Setters use two or more selections of the above types in a clue to make it more interesting. A word might almost be anagrammed to produce the solution if only a letter was added or taken away. The convention has been that all the letters of the anagram are present in the clue but abbreviations are creeping in and creeping out.

10. The unexpected

My favourite setters are always on the lookout for something a little bit different – something that defies being classified amongst the above. ‘The Fifth of November’ or putting steam, axiom, tantrum together with ‘mending’ (m-ending).

With fabulous setters like Puck, Araucaria and others we learn to expect the unexpected! But where?

In an HG Wells puzzle, Puck’s

Handy? (3,7,2,7)

Leads to The Outline of History.

My favourite setters are opportunistic, creative, interesting, suspenseful. They avoid the formulaic and are scrupulously fair.

Books and websites:

There are several good books on the shelves which cover crossword solving in much more detail. Here are two excellent examples:

Secrets of the Setters – Prof Hugh Stephenson, Guardian Crossword Editor

Chambers Crossword Manual – Don Manley (Pasquale, Quixote, Duck etc), updated 2014.

The Chambers Standard Reference Dictionary is a common source for many crossword suppliers and setters generally, who might also specify the edition – 13th edition being the latest.

The Chambers Word Wizard has the words in the Chambers Dictionary. This is very useful when working at a computer. It is fast but not always an accurate reflection of the printed version. It’s best to check with the printed version, particularly when designing grids or writing clues.

The Word Wizard has a partial word find which is very useful for finding words which fit when you have some of the letters of a solution. This is much faster than trawling through a printed dictionary. But you do miss out on coming across interesting words which do not fit. It also supplies anagrams when you get fed up!

Collins and Oxford Dictionary of English are both online (choose the UK option). These are free to use. Collins is the reference source for The Times. With over a million definitions it has more proper nouns than Chambers.

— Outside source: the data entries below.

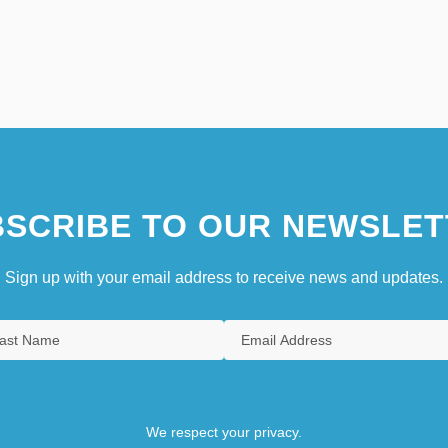
SCRIBE TO OUR NEWSLET
Sign up with your email address to receive news and updates.
We respect your privacy.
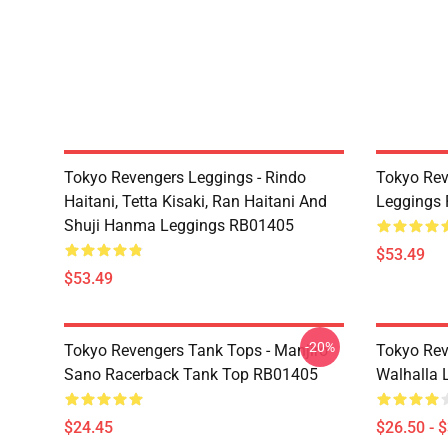
Tokyo Revengers Leggings - Rindo
Tokyo Rev
Haitani, Tetta Kisaki, Ran Haitani And
Leggings
Shuji Hanma Leggings RB01405
$53.49
$53.49
-20%
Tokyo Revengers Tank Tops - Manjiro
Tokyo Rev
Sano Racerback Tank Top RB01405
Walhalla L
$24.45
$26.50 - 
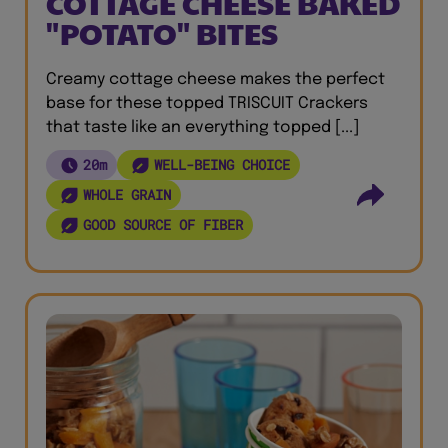
COTTAGE CHEESE BAKED
"POTATO" BITES
Creamy cottage cheese makes the perfect
base for these topped TRISCUIT Crackers
that taste like an everything topped [...]
20m
WELL-BEING CHOICE
WHOLE GRAIN
GOOD SOURCE OF FIBER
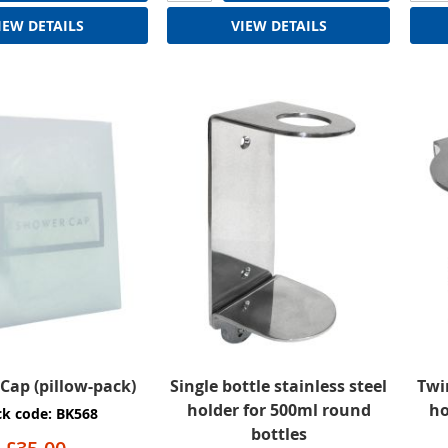
IEW DETAILS
VIEW DETAILS
Cap (pillow-pack)
Single bottle stainless steel
Twi
holder for 500ml round
ho
ck code: BK568
bottles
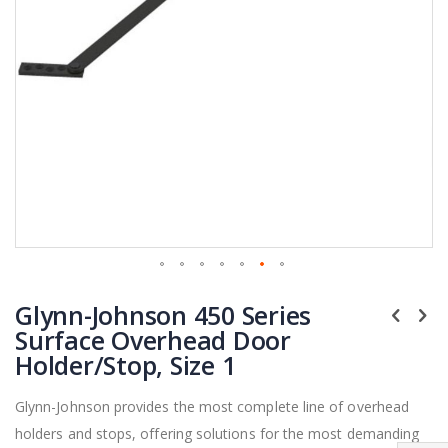
Skip
Glynn-Johnson 450 Series
to
the
Surface Overhead Door
beginning
Holder/Stop, Size 1
of
the
Glynn-Johnson provides the most complete line of overhead
images
holders and stops, offering solutions for the most demanding
gallery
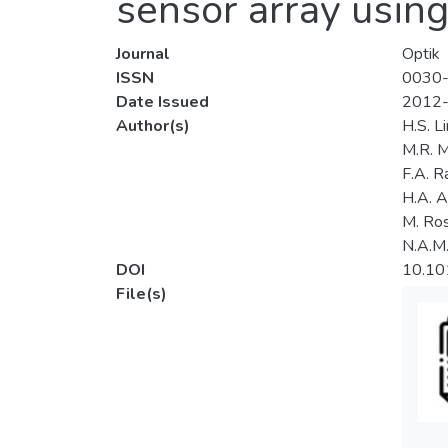
sensor array using
Journal
Optik
ISSN
0030
Date Issued
2012
Author(s)
H.S. Li
M.R. M
F.A. 
H.A. A
M. Ros
N.A.M.
DOI
10.101
File(s)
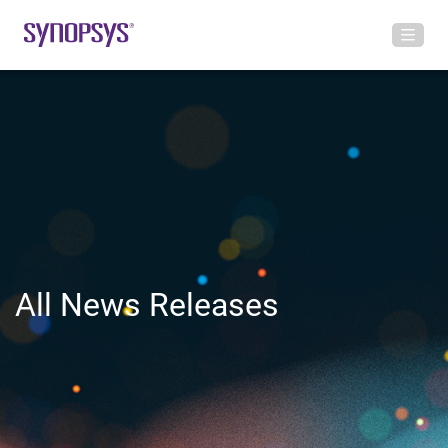
All News Releases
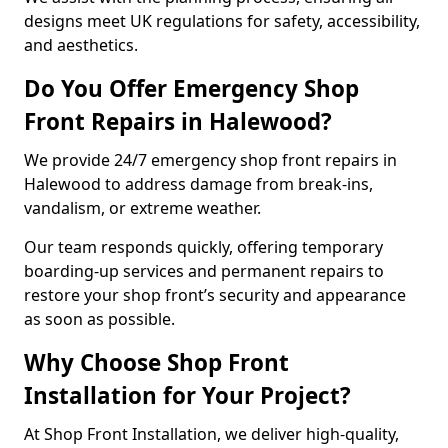
designs meet UK regulations for safety, accessibility,
and aesthetics.
Do You Offer Emergency Shop
Front Repairs in Halewood?
We provide 24/7 emergency shop front repairs in
Halewood to address damage from break-ins,
vandalism, or extreme weather.
Our team responds quickly, offering temporary
boarding-up services and permanent repairs to
restore your shop front’s security and appearance
as soon as possible.
Why Choose Shop Front
Installation for Your Project?
At Shop Front Installation, we deliver high-quality,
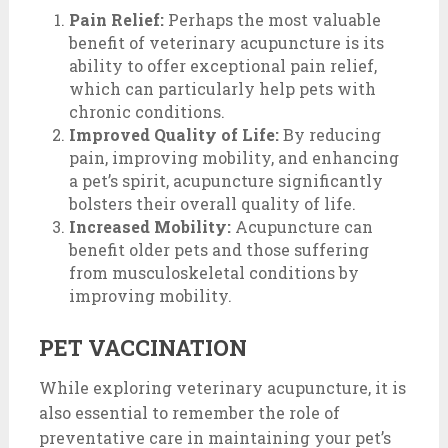
Pain Relief:
Perhaps the most valuable
benefit of veterinary acupuncture is its
ability to offer exceptional pain relief,
which can particularly help pets with
chronic conditions.
Improved Quality of Life:
By reducing
pain, improving mobility, and enhancing
a pet’s spirit, acupuncture significantly
bolsters their overall quality of life.
Increased Mobility:
Acupuncture can
benefit older pets and those suffering
from musculoskeletal conditions by
improving mobility.
PET VACCINATION
While exploring veterinary acupuncture, it is
also essential to remember the role of
preventative care in maintaining your pet’s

OneLook Dictionary has several million words with many more proper nouns and words from dictionaries around the world, including the interesting Urban Dictionary. It does not include Chambers. OneLook also has a partial word find.

Peter Biddlecombe, formidable solver and Sunday Times Crossword Editor (excellent crossword with a clue writing competition), presents useful advice and a booklist on his cryptic crossword bookshelf.